Today, the President […] will also announce that the U.S. Department of Justice has issued a final rule to rein in the proliferation of “ghost guns” — unserialized, privately-made firearms that law enforcement are increasingly recovering at crime scenes in cities across the country. Last year alone, there were approximately 20,000 suspected ghost guns reported to ATF as having been recovered by law enforcement in criminal investigations—a ten-fold increase from 2016. Because ghost guns lack the serial numbers marked on other firearms, law enforcement has an exceedingly difficult time tracing a ghost gun found at a crime scene back to an individual purchaser.

This final rule bans the business of manufacturing the most accessible ghost guns, such as unserialized “buy build shoot” kits that individuals can buy online or at a store without a background check and can readily assemble into a working firearm in as little as 30 minutes with equipment they have at home.

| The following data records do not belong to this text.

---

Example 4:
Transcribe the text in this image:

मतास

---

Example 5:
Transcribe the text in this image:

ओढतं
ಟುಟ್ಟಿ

Georgia just became the 25th state to let people carry concealed guns with no permit and no training 3
Democratic Rep. Joe Neguse of Colorado

In addition to the administration’s efforts, six Democratic members of the House of Representatives have introduced  a package of modest bills designed they say to reduce gun violence. At his website, Rep. Joe Neguse of Colorado summarized the legislation:

  • Help for Healing Communities Act—this bill creates a new grant program in the Substance Abuse and Mental Health Services Administration (SAMHSA) to provide funding for mental health services to those who have survived an active shooter event or incident of targeted violence. The aim of this program is to promote resilience and equity in communities that have recently faced an active shooter or event of targeted violence through implementation of evidence-based, violence prevention, and community engagement programs, as well as linkages to trauma-informed behavioral health services.
  • STOP Violence Act—this bill would provide federal funding for preventative security measures at active shooter sites and public assembly facilities. The Department of Justice’s anti-terrorism and emergency funding program currently allows for public agencies, US Attorney’s offices, public institutions of higher education and nongovernmental and victim services organizations to receive funding after a crime of terrorism or mass violence has occurred. The STOP Violence Act would expand this program to include the location of active shooter events, such as the Table Mesa King Soopers and public assembly facilities.
  • Safe Workplaces Act, this bill would direct the National Institute of Occupational Safety and Health to conduct a study on threats of violence, including gun violence, in the workplace. Once the study has been completed, the Occupational Safety and Health Administration (OSHA) is tasked with developing best practices for employers to keep employees safe from these threats of violence which will be publicly disseminated.
  • Prioritizing Resources for Victims of Firearm Violence Act to designate as a fifth priority category programs that provide assistance and mental health services to victims of firearm violence and families of victims of homicide through the Victims of Crime Act (VOCA). Ensuring states allocate at least 10% of VOCA funding to these programs, to guarantee funding for victims and communities in need.

The other five Democrats introducing these bills are Veronica Escobar (Texas), Ted Deutch (Florida), Lucy McBath and  Nikema Williams (Georgia.), and André Carson (Indiana).

In March 2021, less than two weeks before a shooter killed 10 people at a shopping center in Boulder, part of Neguse’s 2nd District, the Congressman introduced a universal background check bill. Biden again pushed for its passage on Monday. Across the political spectrum, universal background checks have been the gun-law reform with the widest approval. Yet Neguse’s bill remains stalled in Congress. And previous efforts to pass universal background checks—like the one introduced in 2013 in the wake of the Sandy Hook massacre of 1st grade school children and educators in Newton, Connecticut—have failed under a barrage of NRA lobbying. Despite the organization’s financial and internal troubles over the past couple of years, its agenda is still being carried out.